Wohnungsmangel verschärft die Lage jugendlicher Obdachloser in Deutschland rapide

 

Aus: Ausgabe vom 06.03.2019, Seite 1 / Titel
Armut

Auf die Straße getrieben

Streetworker schlagen Alarm: Wohnungsmangel verschärft die Lage jugendlicher Obdachloser in Deutschland rapide.
Regierung bleibt untätig
Von Susan Bonath

 

Die Not wächst, besonders bei den Schwächsten. »Der massive Wohnungsmangel verschärft die Lage junger Menschen, die obdachlos
werden«, warnte am Dienstag die Stiftung »Off Road Kids«, die Kindern, Jugendlichen und jungen Erwachsenen auf der Straße hilft. In ihrem
Jahresbericht 2018 offenbarte sie eine alarmierende Entwicklung.

Wie viele Jugendliche in der Bundesrepublik tatsächlich wohnungslos sind,
weiß offiziell niemand. Allerdings ging die Bundesarbeitsgemeinschaft
Wohnungslosenhilfe (BAGW) 2017 davon aus, dass die Zahl der Menschen
ohne Bleibe insgesamt von rund 860.000 im Jahr 2016 auf 1,2 Millionen
Ende 2018 ansteigen dürfte. Auch Kinder seien zunehmend davon bedroht,
hieß es. Zur selben Zeit schätzte das Deutsche Jugendinstitut die Zahl
der unter 25jährigen, die auf der Straße leben, rückblickend auf 37.000,
darunter Tausende Minderjährige.

Die Stiftung »Off Road Kids« hatte bereits vor einem Jahr vor einem rasanten Anstieg der
Jugendobdachlosigkeit gewarnt. Im Jahr 2021 würden wohl mehr als 100.000
unter 25jährige auf der Straße sitzen, wenn die Politik weiterhin nicht
handele, hieß es. Besonders Heimkinder seien gefährdet. Denn viele
Kommunen stellten die Hilfe für sie am 18. Geburtstag abrupt ein.
Unternommen hat die Politik bis heute nichts dagegen. Im Gegenteil: »Es
gibt nahezu keine Wohnplätze mehr für junge Volljährige, die auf der
Straße sitzen«, sagte der Vorstandssprecher von »Off Road Kids«, Markus
Seidel.

Dieser Mangel werde immer schlimmer. »Es ist höchste Zeit, dass die
Kommunen mehr Wohnraum schaffen, denn ohne ein Dach über dem Kopf gibt
es keine Perspektive«, mahnte er. An fehlendem Willen der jungen
Menschen liegt das nicht. Die von »Off Road Kids« Betreuten hatten zuvor
alleine Hilfe gesucht. Streetworkerstationen betreibt die Stiftung in
den Problemzentren Berlin, Hamburg, Frankfurt am Main, Köln und
Dortmund. Auch auf der Internetseite sofahopper.de gibt es Beratung.

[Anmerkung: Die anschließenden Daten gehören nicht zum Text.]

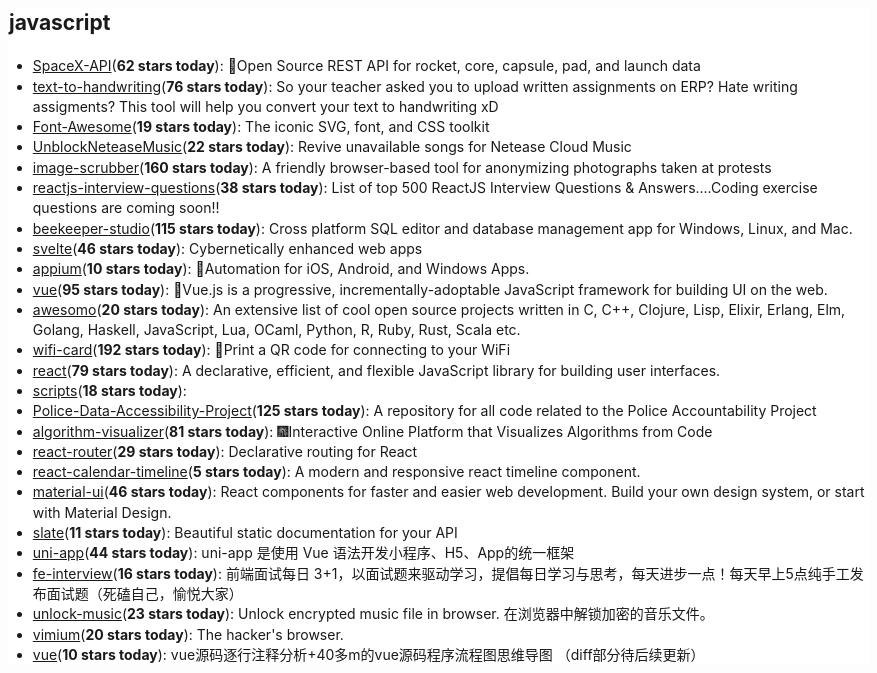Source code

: ## javascript
+ [SpaceX-API](https://github.com/r-spacex/SpaceX-API)(**62 stars today**): 🚀Open Source REST API for rocket, core, capsule, pad, and launch data
+ [text-to-handwriting](https://github.com/saurabhdaware/text-to-handwriting)(**76 stars today**): So your teacher asked you to upload written assignments on ERP? Hate writing assigments? This tool will help you convert your text to handwriting xD
+ [Font-Awesome](https://github.com/FortAwesome/Font-Awesome)(**19 stars today**): The iconic SVG, font, and CSS toolkit
+ [UnblockNeteaseMusic](https://github.com/nondanee/UnblockNeteaseMusic)(**22 stars today**): Revive unavailable songs for Netease Cloud Music
+ [image-scrubber](https://github.com/everestpipkin/image-scrubber)(**160 stars today**): A friendly browser-based tool for anonymizing photographs taken at protests
+ [reactjs-interview-questions](https://github.com/sudheerj/reactjs-interview-questions)(**38 stars today**): List of top 500 ReactJS Interview Questions & Answers....Coding exercise questions are coming soon!!
+ [beekeeper-studio](https://github.com/beekeeper-studio/beekeeper-studio)(**115 stars today**): Cross platform SQL editor and database management app for Windows, Linux, and Mac.
+ [svelte](https://github.com/sveltejs/svelte)(**46 stars today**): Cybernetically enhanced web apps
+ [appium](https://github.com/appium/appium)(**10 stars today**): 📱Automation for iOS, Android, and Windows Apps.
+ [vue](https://github.com/vuejs/vue)(**95 stars today**): 🖖Vue.js is a progressive, incrementally-adoptable JavaScript framework for building UI on the web.
+ [awesomo](https://github.com/lk-geimfari/awesomo)(**20 stars today**): An extensive list of cool open source projects written in С, C++, Clojure, Lisp, Elixir, Erlang, Elm, Golang, Haskell, JavaScript, Lua, OCaml, Python, R, Ruby, Rust, Scala etc.
+ [wifi-card](https://github.com/bndw/wifi-card)(**192 stars today**): 📶Print a QR code for connecting to your WiFi
+ [react](https://github.com/facebook/react)(**79 stars today**): A declarative, efficient, and flexible JavaScript library for building user interfaces.
+ [scripts](https://github.com/chavyleung/scripts)(**18 stars today**): 
+ [Police-Data-Accessibility-Project](https://github.com/Police-Data-Accessibility-Project/Police-Data-Accessibility-Project)(**125 stars today**): A repository for all code related to the Police Accountability Project
+ [algorithm-visualizer](https://github.com/algorithm-visualizer/algorithm-visualizer)(**81 stars today**): 🎆Interactive Online Platform that Visualizes Algorithms from Code
+ [react-router](https://github.com/ReactTraining/react-router)(**29 stars today**): Declarative routing for React
+ [react-calendar-timeline](https://github.com/namespace-ee/react-calendar-timeline)(**5 stars today**): A modern and responsive react timeline component.
+ [material-ui](https://github.com/mui-org/material-ui)(**46 stars today**): React components for faster and easier web development. Build your own design system, or start with Material Design.
+ [slate](https://github.com/slatedocs/slate)(**11 stars today**): Beautiful static documentation for your API
+ [uni-app](https://github.com/dcloudio/uni-app)(**44 stars today**): uni-app 是使用 Vue 语法开发小程序、H5、App的统一框架
+ [fe-interview](https://github.com/haizlin/fe-interview)(**16 stars today**): 前端面试每日 3+1，以面试题来驱动学习，提倡每日学习与思考，每天进步一点！每天早上5点纯手工发布面试题（死磕自己，愉悦大家）
+ [unlock-music](https://github.com/ix64/unlock-music)(**23 stars today**): Unlock encrypted music file in browser. 在浏览器中解锁加密的音乐文件。
+ [vimium](https://github.com/philc/vimium)(**20 stars today**): The hacker's browser.
+ [vue](https://github.com/qq281113270/vue)(**10 stars today**): vue源码逐行注释分析+40多m的vue源码程序流程图思维导图 （diff部分待后续更新）
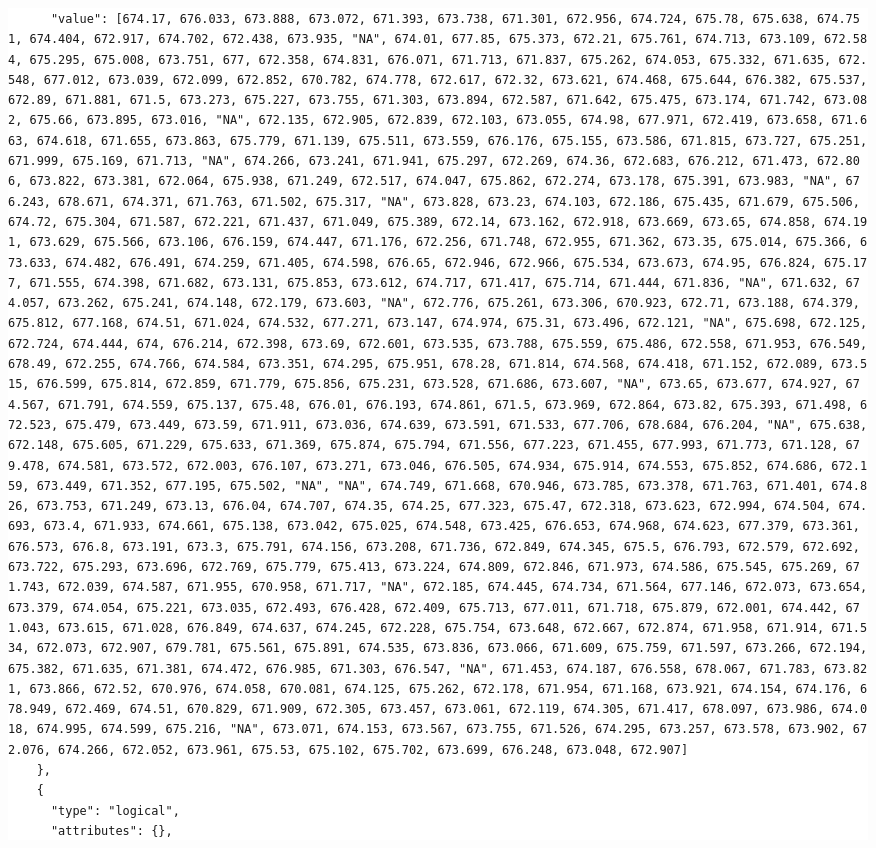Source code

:           "value": [674.17, 676.033, 673.888, 673.072, 671.393, 673.738, 671.301, 672.956, 674.724, 675.78, 675.638, 674.751, 674.404, 672.917, 674.702, 672.438, 673.935, "NA", 674.01, 677.85, 675.373, 672.21, 675.761, 674.713, 673.109, 672.584, 675.295, 675.008, 673.751, 677, 672.358, 674.831, 676.071, 671.713, 671.837, 675.262, 674.053, 675.332, 671.635, 672.548, 677.012, 673.039, 672.099, 672.852, 670.782, 674.778, 672.617, 672.32, 673.621, 674.468, 675.644, 676.382, 675.537, 672.89, 671.881, 671.5, 673.273, 675.227, 673.755, 671.303, 673.894, 672.587, 671.642, 675.475, 673.174, 671.742, 673.082, 675.66, 673.895, 673.016, "NA", 672.135, 672.905, 672.839, 672.103, 673.055, 674.98, 677.971, 672.419, 673.658, 671.663, 674.618, 671.655, 673.863, 675.779, 671.139, 675.511, 673.559, 676.176, 675.155, 673.586, 671.815, 673.727, 675.251, 671.999, 675.169, 671.713, "NA", 674.266, 673.241, 671.941, 675.297, 672.269, 674.36, 672.683, 676.212, 671.473, 672.806, 673.822, 673.381, 672.064, 675.938, 671.249, 672.517, 674.047, 675.862, 672.274, 673.178, 675.391, 673.983, "NA", 676.243, 678.671, 674.371, 671.763, 671.502, 675.317, "NA", 673.828, 673.23, 674.103, 672.186, 675.435, 671.679, 675.506, 674.72, 675.304, 671.587, 672.221, 671.437, 671.049, 675.389, 672.14, 673.162, 672.918, 673.669, 673.65, 674.858, 674.191, 673.629, 675.566, 673.106, 676.159, 674.447, 671.176, 672.256, 671.748, 672.955, 671.362, 673.35, 675.014, 675.366, 673.633, 674.482, 676.491, 674.259, 671.405, 674.598, 676.65, 672.946, 672.966, 675.534, 673.673, 674.95, 676.824, 675.177, 671.555, 674.398, 671.682, 673.131, 675.853, 673.612, 674.717, 671.417, 675.714, 671.444, 671.836, "NA", 671.632, 674.057, 673.262, 675.241, 674.148, 672.179, 673.603, "NA", 672.776, 675.261, 673.306, 670.923, 672.71, 673.188, 674.379, 675.812, 677.168, 674.51, 671.024, 674.532, 677.271, 673.147, 674.974, 675.31, 673.496, 672.121, "NA", 675.698, 672.125, 672.724, 674.444, 674, 676.214, 672.398, 673.69, 672.601, 673.535, 673.788, 675.559, 675.486, 672.558, 671.953, 676.549, 678.49, 672.255, 674.766, 674.584, 673.351, 674.295, 675.951, 678.28, 671.814, 674.568, 674.418, 671.152, 672.089, 673.515, 676.599, 675.814, 672.859, 671.779, 675.856, 675.231, 673.528, 671.686, 673.607, "NA", 673.65, 673.677, 674.927, 674.567, 671.791, 674.559, 675.137, 675.48, 676.01, 676.193, 674.861, 671.5, 673.969, 672.864, 673.82, 675.393, 671.498, 672.523, 675.479, 673.449, 673.59, 671.911, 673.036, 674.639, 673.591, 671.533, 677.706, 678.684, 676.204, "NA", 675.638, 672.148, 675.605, 671.229, 675.633, 671.369, 675.874, 675.794, 671.556, 677.223, 671.455, 677.993, 671.773, 671.128, 679.478, 674.581, 673.572, 672.003, 676.107, 673.271, 673.046, 676.505, 674.934, 675.914, 674.553, 675.852, 674.686, 672.159, 673.449, 671.352, 677.195, 675.502, "NA", "NA", 674.749, 671.668, 670.946, 673.785, 673.378, 671.763, 671.401, 674.826, 673.753, 671.249, 673.13, 676.04, 674.707, 674.35, 674.25, 677.323, 675.47, 672.318, 673.623, 672.994, 674.504, 674.693, 673.4, 671.933, 674.661, 675.138, 673.042, 675.025, 674.548, 673.425, 676.653, 674.968, 674.623, 677.379, 673.361, 676.573, 676.8, 673.191, 673.3, 675.791, 674.156, 673.208, 671.736, 672.849, 674.345, 675.5, 676.793, 672.579, 672.692, 673.722, 675.293, 673.696, 672.769, 675.779, 675.413, 673.224, 674.809, 672.846, 671.973, 674.586, 675.545, 675.269, 671.743, 672.039, 674.587, 671.955, 670.958, 671.717, "NA", 672.185, 674.445, 674.734, 671.564, 677.146, 672.073, 673.654, 673.379, 674.054, 675.221, 673.035, 672.493, 676.428, 672.409, 675.713, 677.011, 671.718, 675.879, 672.001, 674.442, 671.043, 673.615, 671.028, 676.849, 674.637, 674.245, 672.228, 675.754, 673.648, 672.667, 672.874, 671.958, 671.914, 671.534, 672.073, 672.907, 679.781, 675.561, 675.891, 674.535, 673.836, 673.066, 671.609, 675.759, 671.597, 673.266, 672.194, 675.382, 671.635, 671.381, 674.472, 676.985, 671.303, 676.547, "NA", 671.453, 674.187, 676.558, 678.067, 671.783, 673.821, 673.866, 672.52, 670.976, 674.058, 670.081, 674.125, 675.262, 672.178, 671.954, 671.168, 673.921, 674.154, 674.176, 678.949, 672.469, 674.51, 670.829, 671.909, 672.305, 673.457, 673.061, 672.119, 674.305, 671.417, 678.097, 673.986, 674.018, 674.995, 674.599, 675.216, "NA", 673.071, 674.153, 673.567, 673.755, 671.526, 674.295, 673.257, 673.578, 673.902, 672.076, 674.266, 672.052, 673.961, 675.53, 675.102, 675.702, 673.699, 676.248, 673.048, 672.907]
        },
        {
          "type": "logical",
          "attributes": {},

Laut Jahresbericht holten die Sozialarbeiter der Stiftung 2018 insgesamt 400
Jugendliche von der Straße, darunter 26 Minderjährige. Das waren mehr
als doppelt so viele wie 2006. Doch nur jedem Sechsten davon konnten sie
sofort und dauerhaft eigenen Wohnraum oder zumindest eine gesicherte
Betreuung vermitteln. Früher hätten Streetworker rund 75 Stunden Arbeit
investiert, um einem Jugendlichen Unterkunft und Perspektive zu
vermitteln. Voriges Jahr sei jeder Mitarbeiter im Durchschnitt bereits
112 Stunden dafür tätig gewesen, fasste Seidel die Auswertung zusammen.
»Das ist eine Steigerung um 50 Prozent«.

Die Bürokratie lässt das kalt. So ist es Jobcentern per Gesetz egal, welche persönlichen und
sozialen Probleme ein 18jähriger hat, der nicht auf elterliche Hilfe
zurückgreifen kann. Bricht er seine Ausbildung ab oder schreibt er nicht
genug Bewerbungen, wird ihm für drei Monate sein gesamter Regelsatz
verwehrt. Allein im Jahr 2017 wurden laut Bundesagentur für Arbeit (BA)
monatlich rund 3.600 15- bis 24jährige vollständig sanktioniert. Die
Wissenschaftlichen Dienste des Bundestages stellten bereits vor zwei
Jahren in einer Studie fest, dass die Hartz-IV-Regeln viele junge
Menschen überfordern und die harten Strafregeln sie in die
Obdachlosigkeit treiben. Geändert hat sich nichts.